*** TEXTO PARA LEER

El viernes pasado emitieron en Cuatro el programa número cincuenta de Callejeros. Un brillante reportaje conducido por Nacho Medina. Se titulaba “Lavapiés”. En apenas una hora de duración dieron unas pinceladas exactas de lo que aquí sucede y se cuece. Me alegré de que lo hicieran por dos motivos: porque vivo en ese mismo barrio (“Antes era un barrio castizo y ahora es un barrio mestizo”, dijo uno de los entrevistados para el programa); y porque al menos queda claro de una vez por todas que no exagero cuando cuento estas historias de la calle con las que, a menudo, me cruzo. Esta zona es oro puro, una mina para escribir, precisamente porque confluyen en ella todas las razas y culturas, y lo mismo puede uno toparse con un famoso en una terraza que ver a dos tipos trapicheando en una esquina o a un vagabundo durmiendo encima de un colchón sacado de los contenedores de basura.

******
*** DATOS PROPORCIONADOS

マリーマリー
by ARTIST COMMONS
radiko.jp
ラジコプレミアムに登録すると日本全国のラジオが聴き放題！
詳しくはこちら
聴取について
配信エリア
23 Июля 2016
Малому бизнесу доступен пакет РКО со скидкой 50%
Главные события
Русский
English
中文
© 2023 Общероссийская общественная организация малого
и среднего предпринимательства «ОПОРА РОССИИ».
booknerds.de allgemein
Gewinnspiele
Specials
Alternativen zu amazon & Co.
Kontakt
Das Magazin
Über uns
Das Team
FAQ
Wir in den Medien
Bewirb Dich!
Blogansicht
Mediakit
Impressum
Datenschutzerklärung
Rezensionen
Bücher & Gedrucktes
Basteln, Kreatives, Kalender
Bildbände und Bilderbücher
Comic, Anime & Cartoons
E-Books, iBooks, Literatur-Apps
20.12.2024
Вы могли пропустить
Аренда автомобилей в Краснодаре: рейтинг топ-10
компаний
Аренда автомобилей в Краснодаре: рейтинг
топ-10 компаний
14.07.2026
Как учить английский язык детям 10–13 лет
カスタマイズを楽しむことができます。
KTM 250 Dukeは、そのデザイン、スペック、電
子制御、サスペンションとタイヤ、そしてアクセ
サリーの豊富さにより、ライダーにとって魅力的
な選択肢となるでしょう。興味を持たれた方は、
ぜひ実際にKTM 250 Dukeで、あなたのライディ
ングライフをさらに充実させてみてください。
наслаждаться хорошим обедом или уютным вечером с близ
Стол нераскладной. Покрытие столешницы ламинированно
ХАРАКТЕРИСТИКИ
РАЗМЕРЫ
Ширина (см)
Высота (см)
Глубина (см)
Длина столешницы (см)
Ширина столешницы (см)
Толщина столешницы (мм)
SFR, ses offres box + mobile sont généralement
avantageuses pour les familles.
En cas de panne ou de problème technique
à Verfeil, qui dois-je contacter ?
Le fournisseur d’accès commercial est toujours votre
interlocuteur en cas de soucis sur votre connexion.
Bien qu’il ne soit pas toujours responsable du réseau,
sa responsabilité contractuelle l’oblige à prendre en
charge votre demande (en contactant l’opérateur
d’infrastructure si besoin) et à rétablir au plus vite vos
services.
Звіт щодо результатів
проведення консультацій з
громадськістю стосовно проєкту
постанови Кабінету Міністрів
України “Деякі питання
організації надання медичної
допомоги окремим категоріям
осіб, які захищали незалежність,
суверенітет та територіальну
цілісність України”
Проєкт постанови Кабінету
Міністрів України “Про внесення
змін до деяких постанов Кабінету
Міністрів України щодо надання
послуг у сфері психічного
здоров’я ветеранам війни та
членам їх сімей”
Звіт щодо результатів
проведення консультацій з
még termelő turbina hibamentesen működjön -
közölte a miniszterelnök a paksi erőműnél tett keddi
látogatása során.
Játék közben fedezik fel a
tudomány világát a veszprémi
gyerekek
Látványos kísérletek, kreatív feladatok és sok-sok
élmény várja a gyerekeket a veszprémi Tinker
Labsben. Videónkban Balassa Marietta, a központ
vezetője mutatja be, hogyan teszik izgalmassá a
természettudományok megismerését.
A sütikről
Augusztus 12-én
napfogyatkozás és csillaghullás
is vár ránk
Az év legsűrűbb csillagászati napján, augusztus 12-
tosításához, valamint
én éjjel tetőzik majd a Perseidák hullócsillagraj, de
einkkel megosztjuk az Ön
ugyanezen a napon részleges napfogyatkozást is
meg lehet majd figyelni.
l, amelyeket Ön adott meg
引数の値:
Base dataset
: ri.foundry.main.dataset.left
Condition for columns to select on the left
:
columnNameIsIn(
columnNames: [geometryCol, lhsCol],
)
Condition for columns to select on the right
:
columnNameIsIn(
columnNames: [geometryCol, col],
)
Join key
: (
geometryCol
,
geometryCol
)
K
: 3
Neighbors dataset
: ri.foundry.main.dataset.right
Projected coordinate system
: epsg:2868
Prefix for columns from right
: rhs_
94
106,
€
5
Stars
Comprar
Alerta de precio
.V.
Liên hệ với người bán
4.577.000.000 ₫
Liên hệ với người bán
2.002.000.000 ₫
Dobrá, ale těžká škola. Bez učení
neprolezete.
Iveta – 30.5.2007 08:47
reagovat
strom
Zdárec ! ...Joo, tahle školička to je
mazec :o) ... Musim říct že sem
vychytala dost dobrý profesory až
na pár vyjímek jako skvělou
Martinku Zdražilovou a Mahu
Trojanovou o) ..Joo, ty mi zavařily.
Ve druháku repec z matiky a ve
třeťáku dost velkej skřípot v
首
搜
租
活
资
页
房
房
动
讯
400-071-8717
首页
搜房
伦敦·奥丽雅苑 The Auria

******
*** DATOS PROPORCIONADOS

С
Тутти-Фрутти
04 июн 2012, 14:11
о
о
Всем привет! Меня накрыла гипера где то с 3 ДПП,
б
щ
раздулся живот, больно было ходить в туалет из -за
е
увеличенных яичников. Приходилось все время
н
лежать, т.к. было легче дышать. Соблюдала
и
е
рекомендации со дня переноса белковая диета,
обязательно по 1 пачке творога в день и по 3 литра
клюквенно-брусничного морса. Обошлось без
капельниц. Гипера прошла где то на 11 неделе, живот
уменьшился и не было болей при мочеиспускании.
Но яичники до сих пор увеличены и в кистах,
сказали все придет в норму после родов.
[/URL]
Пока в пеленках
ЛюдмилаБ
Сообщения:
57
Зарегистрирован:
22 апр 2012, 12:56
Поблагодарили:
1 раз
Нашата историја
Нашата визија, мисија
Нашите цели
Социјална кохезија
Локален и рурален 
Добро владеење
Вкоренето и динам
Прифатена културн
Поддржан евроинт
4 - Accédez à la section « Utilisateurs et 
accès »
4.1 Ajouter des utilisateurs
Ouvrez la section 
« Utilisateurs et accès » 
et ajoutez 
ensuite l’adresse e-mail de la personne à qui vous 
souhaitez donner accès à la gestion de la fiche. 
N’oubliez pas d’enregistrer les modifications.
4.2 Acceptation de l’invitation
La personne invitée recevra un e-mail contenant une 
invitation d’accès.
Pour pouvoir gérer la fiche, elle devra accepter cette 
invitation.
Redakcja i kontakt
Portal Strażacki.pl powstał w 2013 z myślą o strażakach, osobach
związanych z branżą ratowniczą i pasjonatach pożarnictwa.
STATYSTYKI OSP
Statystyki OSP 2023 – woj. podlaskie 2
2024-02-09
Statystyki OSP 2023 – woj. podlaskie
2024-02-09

******

TAREAS A REALIZAR -
1. ¿Quién condujo el reportaje de Callejeros mencionado en el texto sobre Lavapiés?
2. Extrae del texto sobre Lavapiés el fragmento que empieza en "El viernes pasado" y termina en "contenedores de basura.".
3. Por favor, escribe la continuación del texto sobre Lavapiés a partir de su última frase.
Las líneas son un material independiente del texto sobre Lavapiés.

RESPUESTAS ESPERADAS -
1. Nacho Medina.

2.
El viernes pasado emitieron en Cuatro el programa número cincuenta de Callejeros. Un brillante reportaje conducido por Nacho Medina. Se titulaba “Lavapiés”. En apenas una hora de duración dieron unas pinceladas exactas de lo que aquí sucede y se cuece. Me alegré de que lo hicieran por dos motivos: porque vivo en ese mismo barrio (“Antes era un barrio castizo y ahora es un barrio mestizo”, dijo uno de los entrevistados para el programa); y porque al menos queda claro de una vez por todas que no exagero cuando cuento estas historias de la calle con las que, a menudo, me cruzo. Esta zona es oro puro, una mina para escribir, precisamente porque confluyen en ella todas las razas y culturas, y lo mismo puede uno toparse con un famoso en una terraza que ver a dos tipos trapicheando en una esquina o a un vagabundo durmiendo encima de un colchón sacado de los contenedores de basura.

3.
Cuanto contaron en este programa especial de Callejeros ya lo he mencionado en este rincón, pero ahora los espectadores pudieron verlo con sus propios ojos: las amables chicas de la farmacia, los camellos que rondan por las esquinas ofreciendo su mercancía (costo, cocaína, etcétera) a todo el mundo, los hombres que se ponen a cantar y a guitarrear sentados en los bancos, los alcohólicos de la plaza que sestean encima de la rejilla de calefacción del metro (que da justo a esa plaza), el portal donde se vende la droga a espuertas, los registros policiales, los poetas casi inéditos, los frecuentes rodajes de anuncios televisivos, series y películas, la alusión a las continuas peleas y batallas campales en las que a veces brillan las navajas y los machetes, la mugre que se palpa en las calles, el sabor a cine y a literatura y a noticiario que se huele en sus edificios y en sus bares. Incluso entrevistaron a dos de los desheredados de los que he escrito unas cuantas veces: la mujer del banco de la plaza y uno de sus colegas de desventuras y borracherías; esa pobre mujer a la que he visto dormir en el suelo, caer inconsciente, ser abofeteada o insultada por algún que otro borracho, sufrir ataques que luego reparan los del Samur, beber vino y cerveza, enfrentarse a la poli. Las cámaras retrataron con pericia a esos hombres y mujeres caídos en desgracia a los que la adicción a las drogas o al alcohol ha machacado el rostro y los huesos y envejecido prematuramente.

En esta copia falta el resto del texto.